Son objectif est bien entendu, de faire ce qu’elle aime mais surtout, de s’exprimer en transmettant les émotions qu’elle ressent à travers sa musique. Sevdaliza précise qu’en transformant ses émotions en quelque chose de réel, d’audible, de concret, elle peut ainsi toucher d’autres personnes, voire leurs faire ressentir ce qu’elle a ressenti en faisant un album ou un morceau.

Quand elle parle d’Ison, elle le décrit comme une longue thérapie. Son travail est extrêmement personnel, toujours intimement relié à elle. Shabrang son dernier album sorti vendredi 28 août, est plutôt selon ses propres dires, comme une lettre à elle-même. Plus précisément Shabrang est pour elle le voyage de la découverte de soi-même. C’est trouver son amour propre et trouver la paix à travers tout le chaos dans le monde. Cet album lui a permis de retrouver sa confiance en la vie et l’amour comme elle le dit lors d’une interview. Elle a également voulu apporter lumière et espoir à ceux qui écouteront cet opus. Ses influences éléctro, pop, trip hop et RnB forment un résultat profond et léger à la fois, envoutant, mystérieux et très émouvant.

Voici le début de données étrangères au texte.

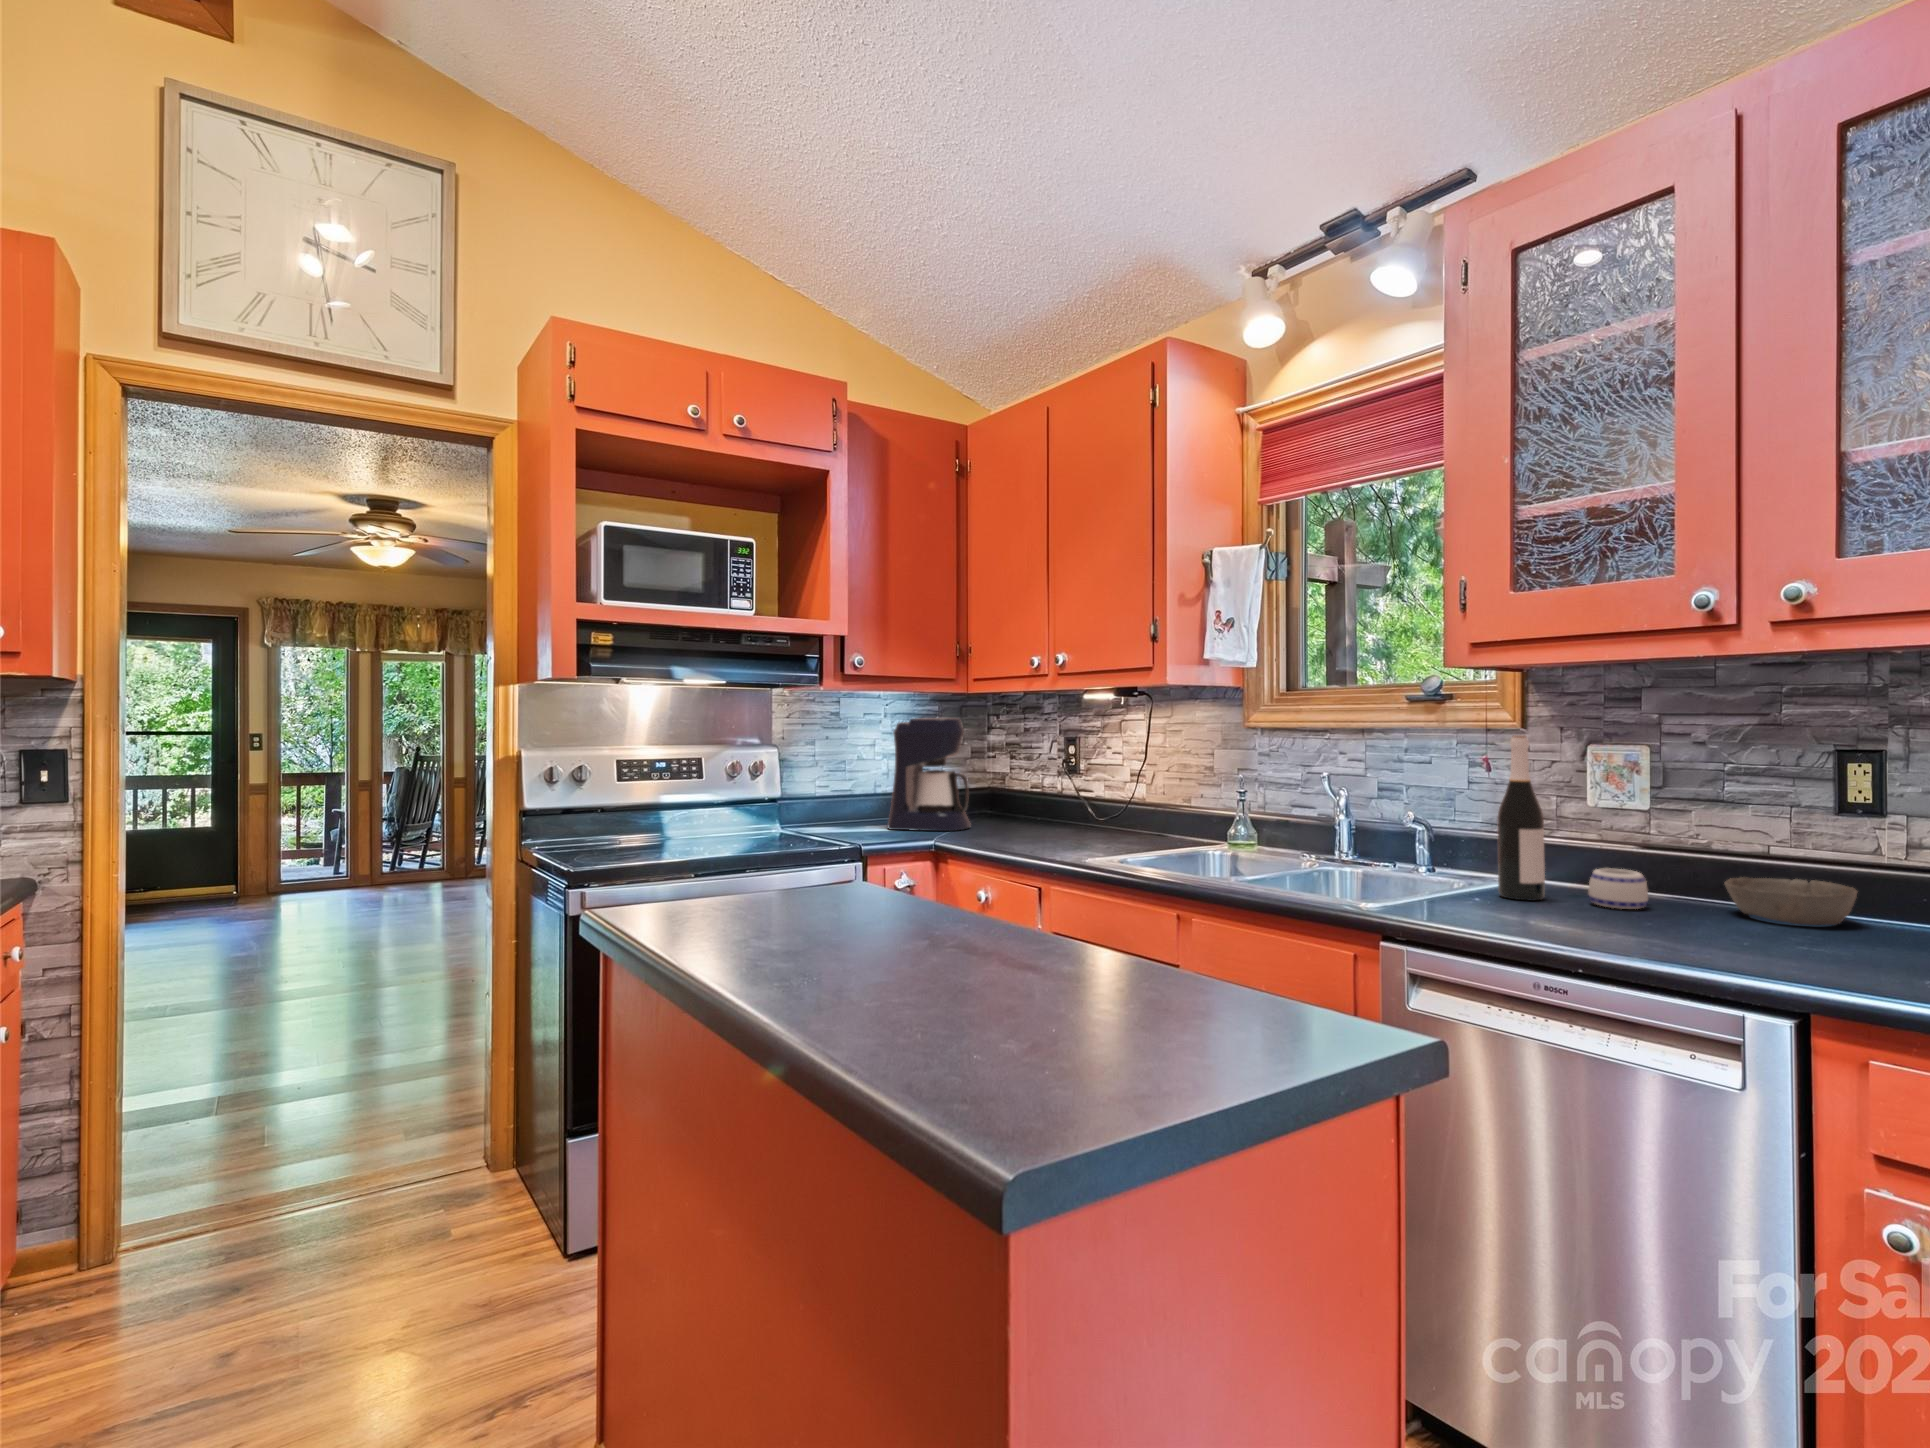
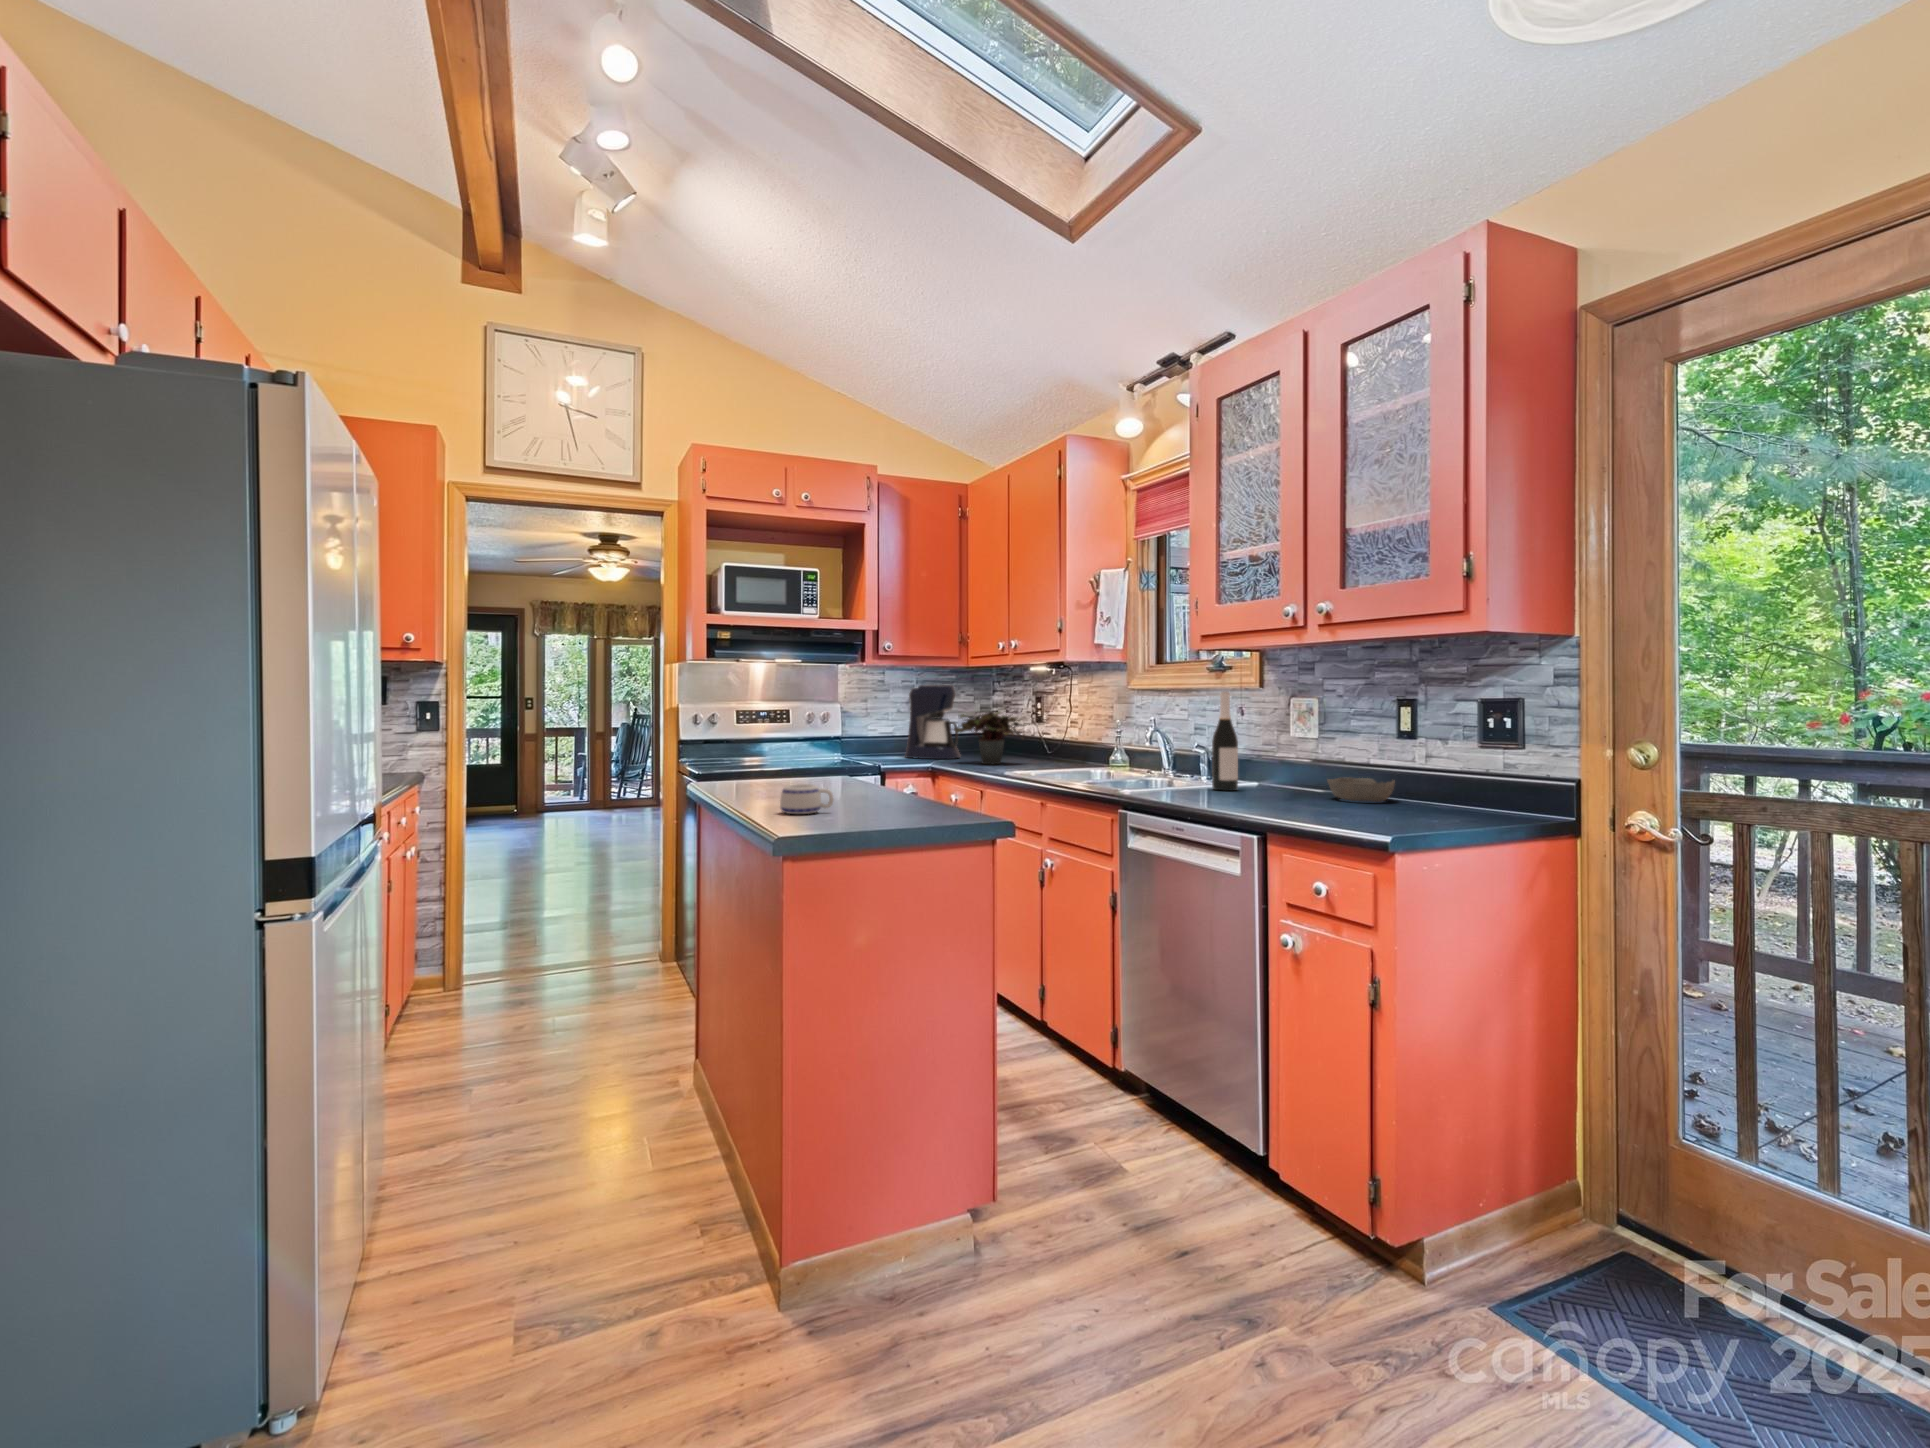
potted plant: none [979,759,1094,841] -> present [954,712,1030,764]
mug: present [1588,868,1648,909] -> present [780,784,834,814]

Vous l’aurez compris la musique de Sevdaliza est chargée de symboles, de sensations, d’émotions, et est fortement liée et inspirée par la culture iranienne. Je ne m’étendrai pas sur ce point, le connaissant très mal. En tout cas de façon plus universelle, sa musique est spirituelle. Elle nous pousse à nous redécouvrir nous même, et à écouter ce qui est enfoui en nous. Quelque chose qu’elle tient à ce qu’on sache sur sa musique c’est qu’elle souhaite qu’en l’écoutant, on s’ouvre à elle mais surtout que l’on regarde son histoire, son vécu et que par le constat du parcours de Sevdaliza, on soit encouragé à nous écouter nous même et à suivre ce que l’on ressent, que l’on se fasse confiance et que l’on suive notre instinct.

Les morceaux qui m’ont le plus touchés dans Shabrang sont sans hésitation Habibi, Oh My God (clip ci-dessous), Joanna, Gole Bi Goldoon et Darkest Hour. Pour un avis plus général sur l’ensemble de sa discographie, Ison est un excellent album aussi. Les visuels sont toujours époustouflants.

Seul bémol, la charge qui se dégage de l’univers et de la musique de la chanteuse peut parfois être pesante, voire étouffante. Je ne conseillerai pas une écoute intensive ou répétitive de sa musique si l’on se trouve dans une phase de manque de moral ou tout autre état quelque peu “négatif”. Bien entendu ce n’est que de la musique, et cette observation n’engage que moi.

Toujours est-il que Sevdaliza dispose d’un talent et d’une vision des choses et de la musique qui me paraissent très enrichissants. Ses morceaux marquent, et sont d’une beauté singulière, propre à leur auteure. Pour ceux qui souhaitent en voir davantage sur le travail de Sevdaliza, vous pouvez allez voir The Formula, un court-métrage qu’elle a réalisé il y a quatre ans.